What you have to do: Please transcribe the part of the court order below that opens with the words containing "IN THE UNITED" and closes with "Respondent. ) ) ) ) ) ) ) ) )". Keep every word and mark unchanged.

Selected extract:
════

Beltran-Molina v. USA
ORDER entered by Judge Nanette Laughrey. Beltran-Molina's motion to vacate [Doc. # 1] is DENIED. (Kanies, Renea)
IN THE UNITED STATES DISTRICT COURT FOR THE WESTERN DISTRICT OF MISSOURI WESTERN DIVISION GUADALUPE BELTRAN-MOLINA, Movant, v. UNITED STATES OF AMERICA, Respondent. ) ) ) ) ) ) ) ) )
Civ. No. 09-1080-CV-W-NKL-P Crim. No. 08-0244-03-CR-W-NKL
ORDER Before the Court is Movant Guadalupe Beltran-Molina's ("Beltran-Molina") Motion to Vacate, Set aside, or Correct Sentence pursuant to 28 U.S.C. § 2255 [Doc. # 1]. For the following reasons, the Court denies the motion. I. Factual Background Pursuant to a plea agreement, on March 17, 2009, Beltran-Molina pleaded guilty to conspiracy to distribute methamphetamine. The plea agreement provided that BeltranMolina was waiving his right to seek a downward departure or a sentence outside that prescribed by the United States Sentencing Guidelines; it also provided that he was waiving his right to appeal or file any post-conviction motions challenging his conviction or sentence. (Doc. # 47.) Beltran-Molina was sentenced to eighty-seven months' imprisonment. (Docs. ## 63-64.) Beltran-Molina did not appeal his conviction or sentence. On December 22, 2009, Beltran-Molina filed his pro se § 2255 motion. He is currently incarcerated in California.

════

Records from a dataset
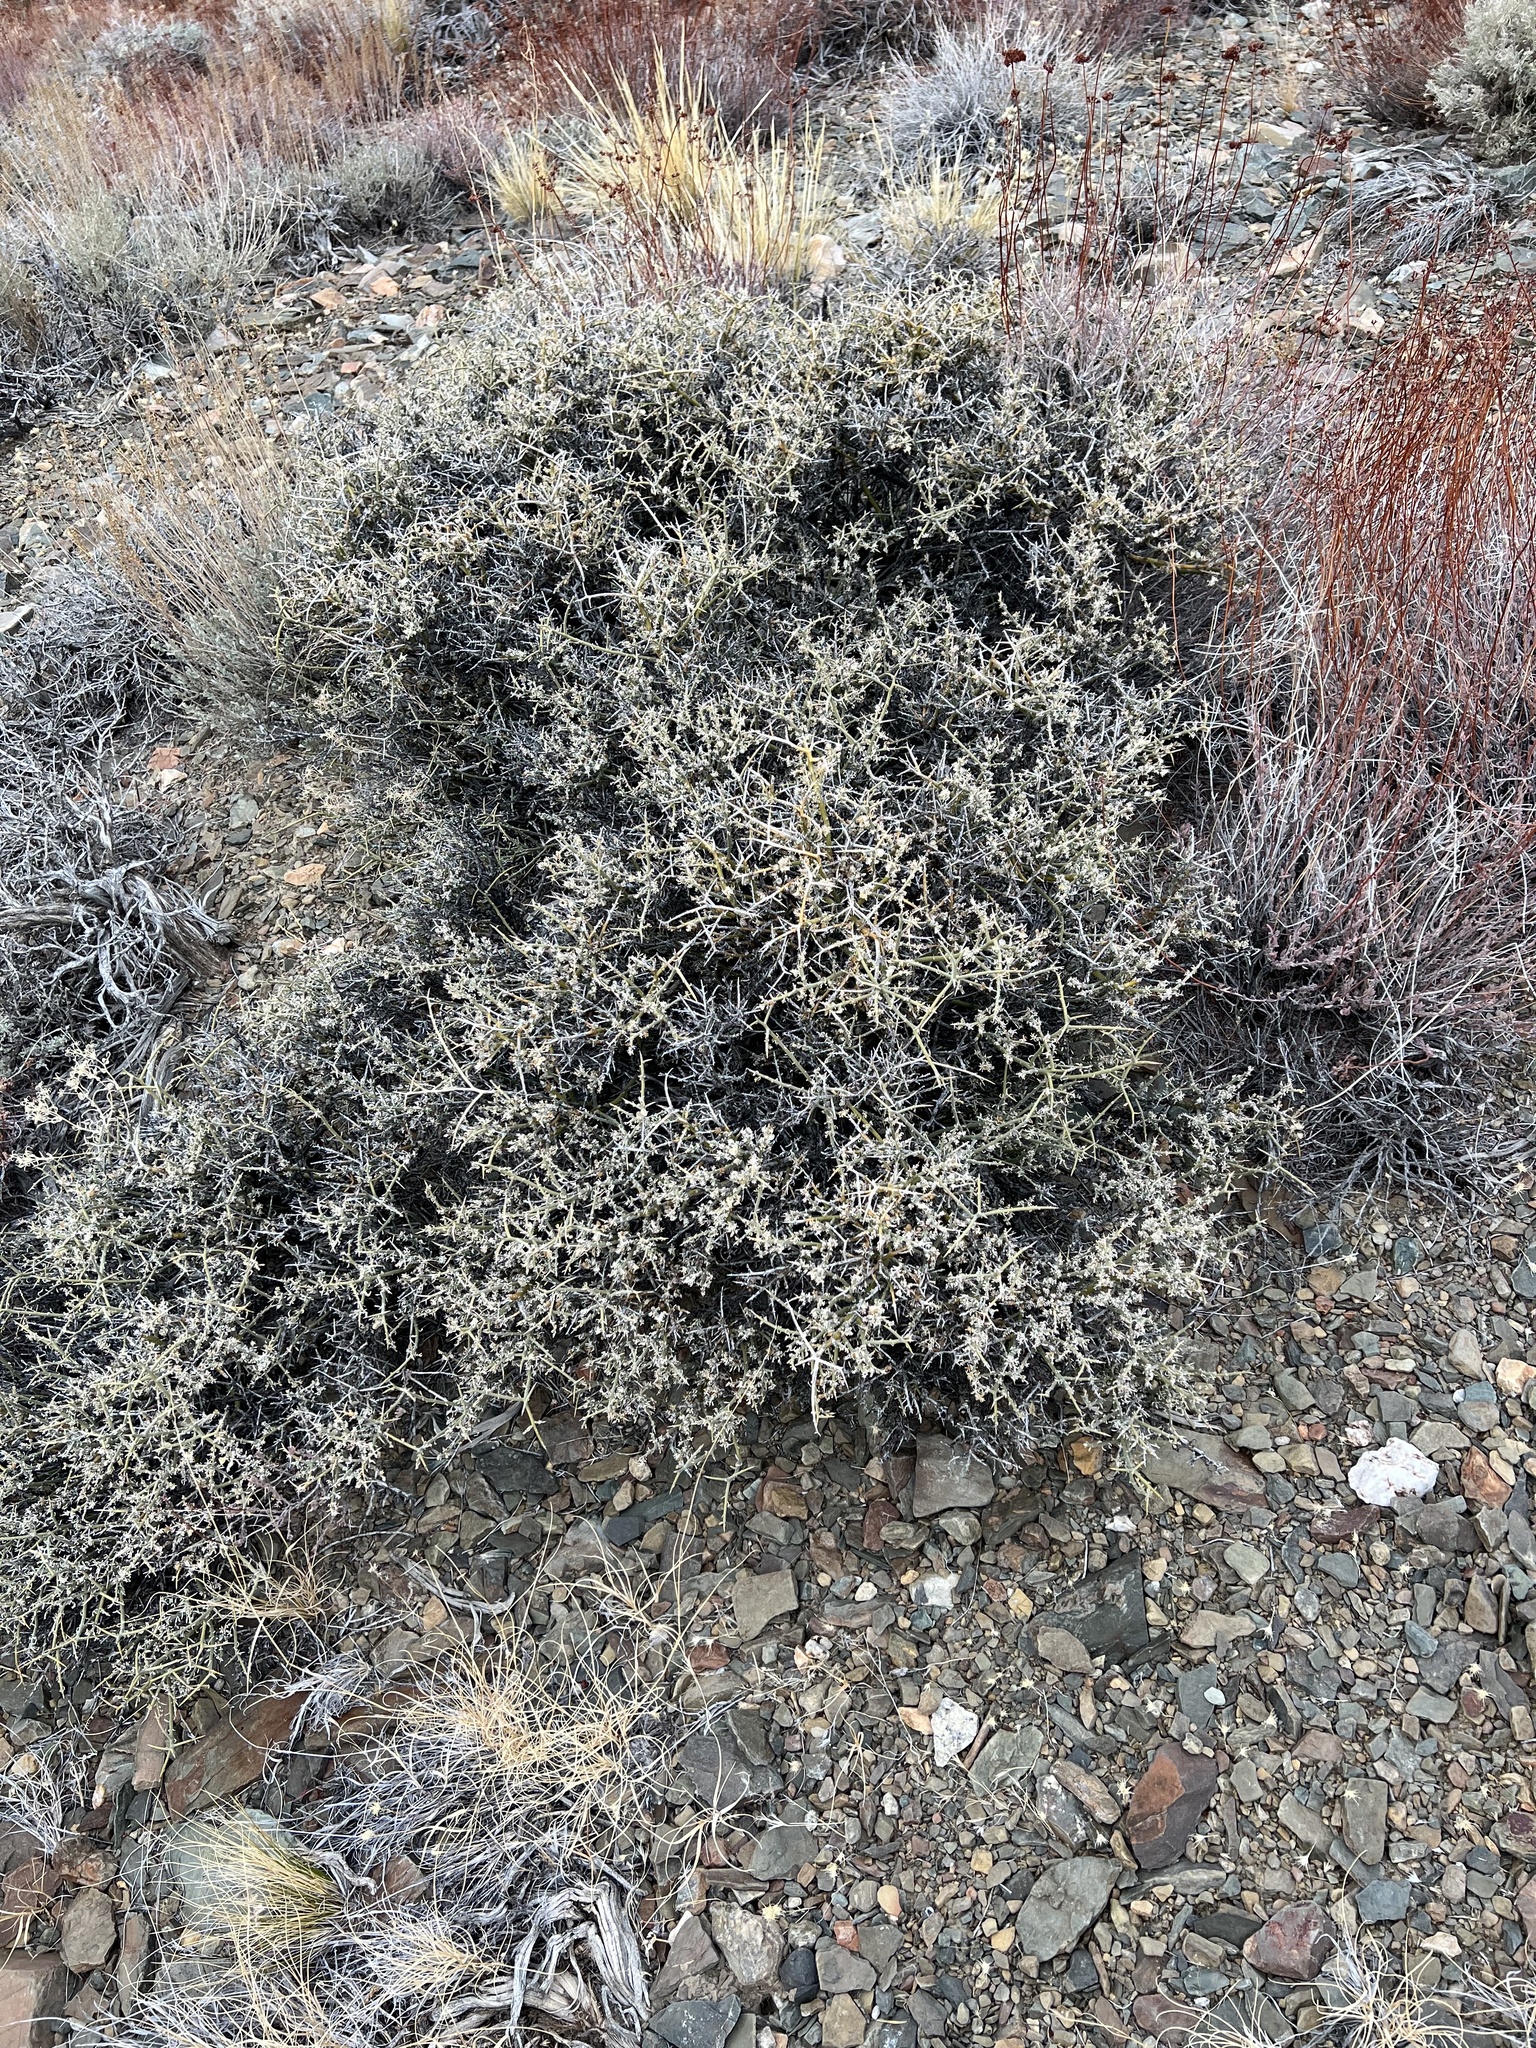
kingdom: Plantae
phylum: Tracheophyta
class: Magnoliopsida
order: Lamiales
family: Oleaceae
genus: Menodora
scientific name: Menodora spinescens
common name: Spiny menodora
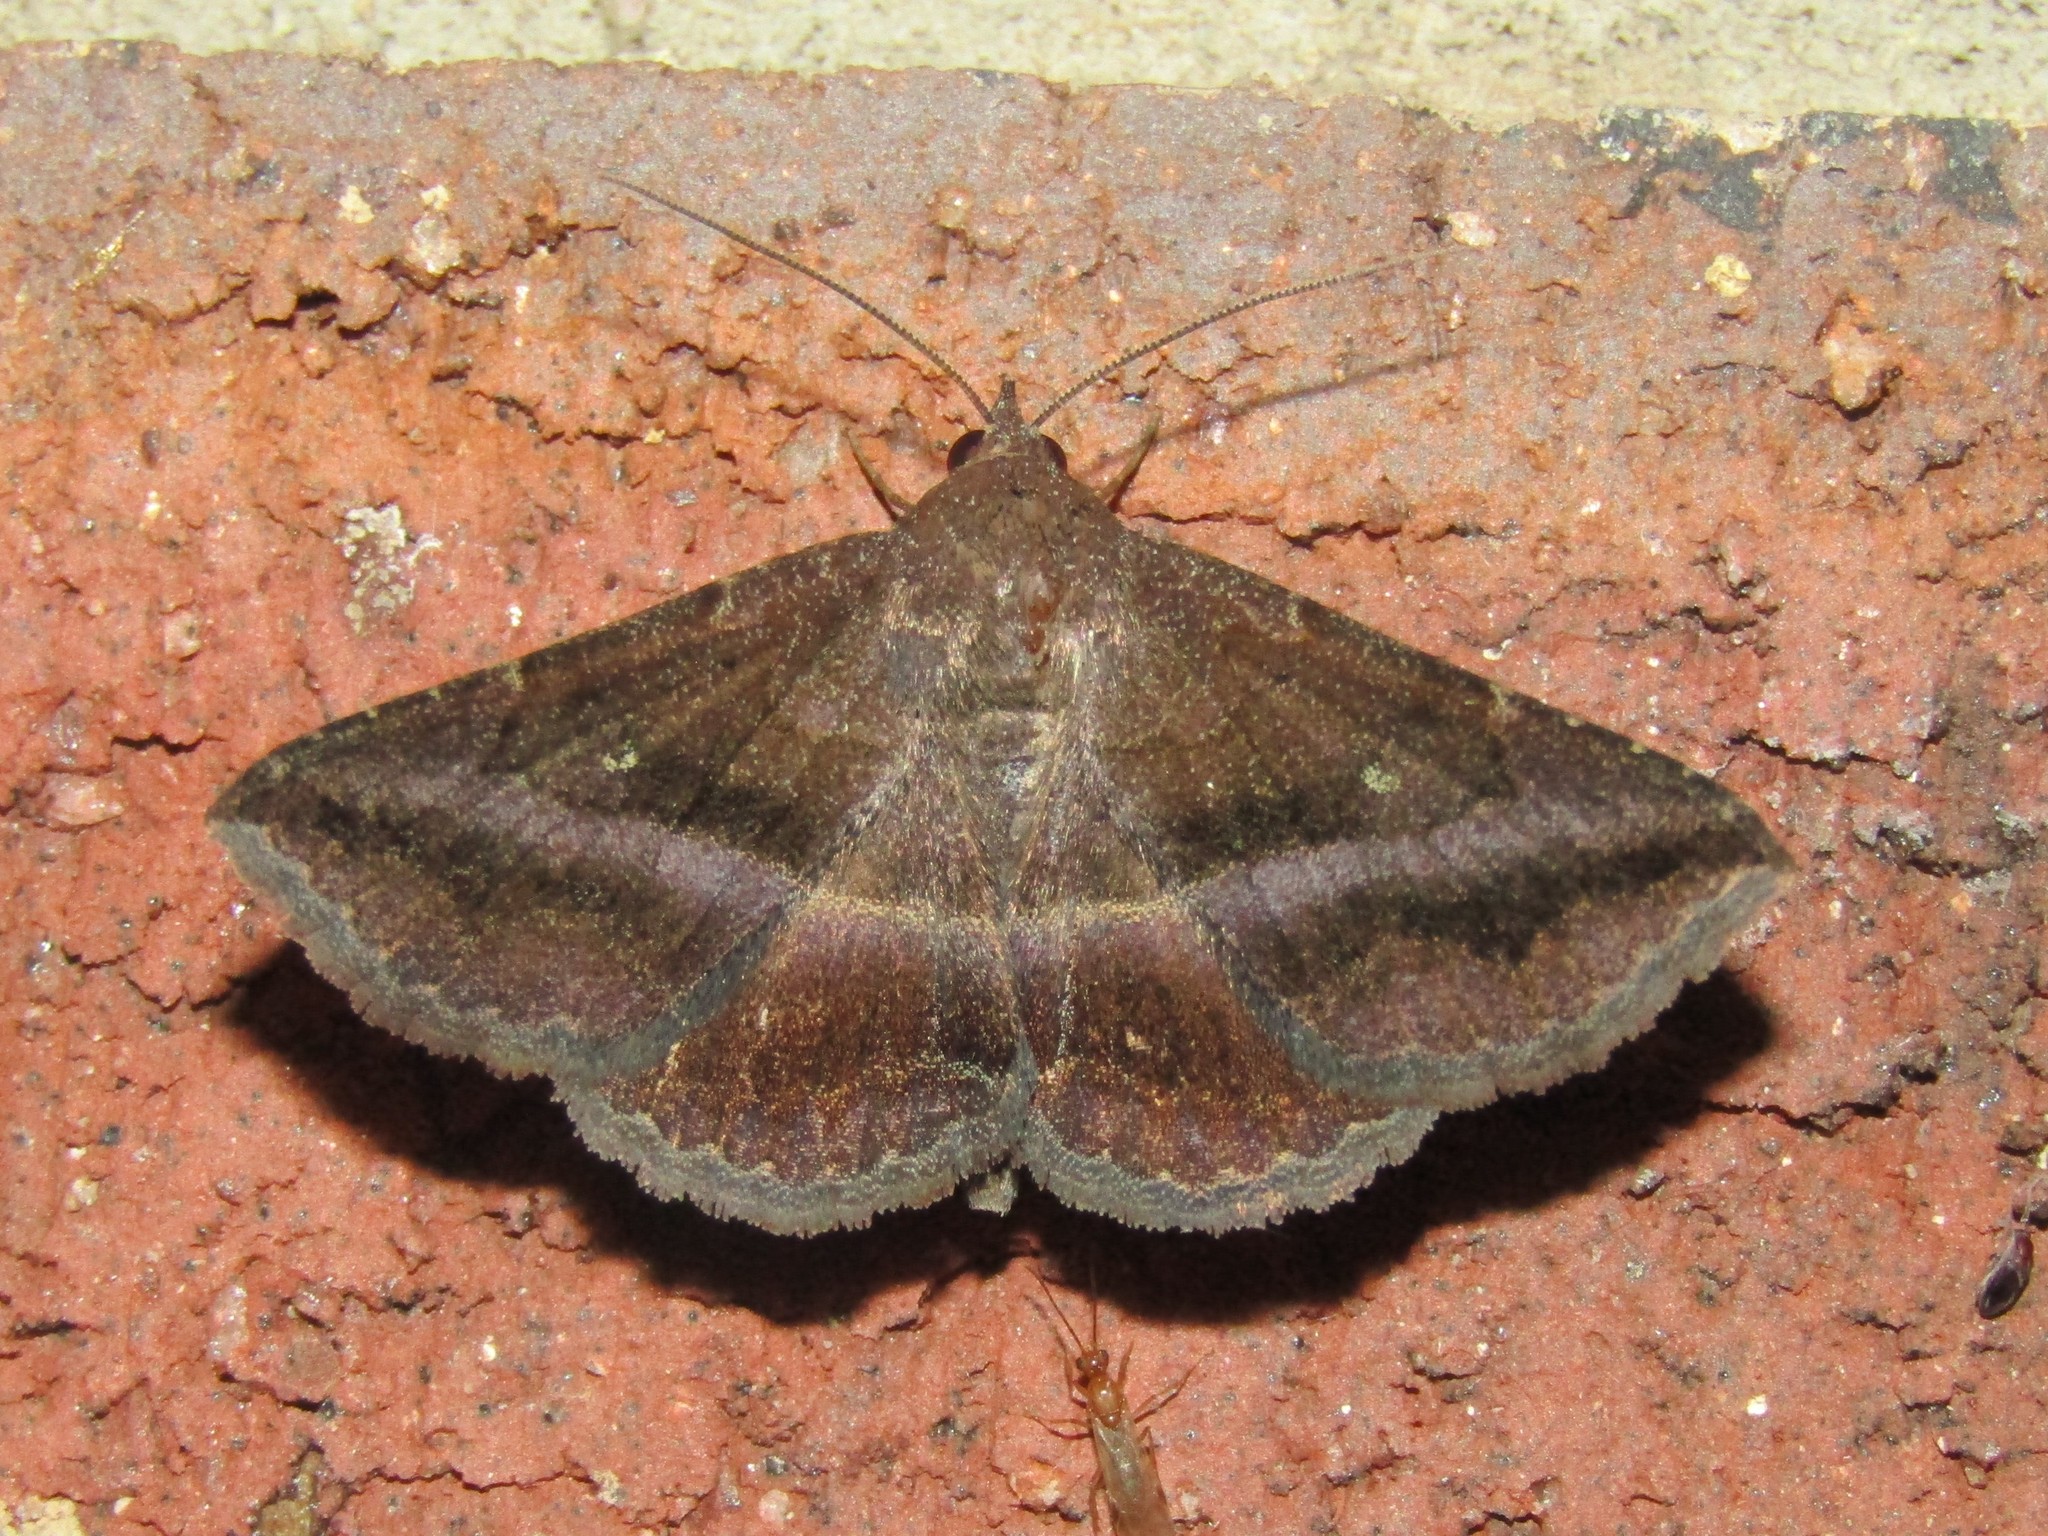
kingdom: Animalia
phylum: Arthropoda
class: Insecta
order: Lepidoptera
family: Erebidae
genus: Lesmone
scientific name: Lesmone detrahens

════

Answer to this problem:
IN THE UNITED STATES DISTRICT COURT FOR THE WESTERN DISTRICT OF MISSOURI WESTERN DIVISION GUADALUPE BELTRAN-MOLINA, Movant, v. UNITED STATES OF AMERICA, Respondent. ) ) ) ) ) ) ) ) )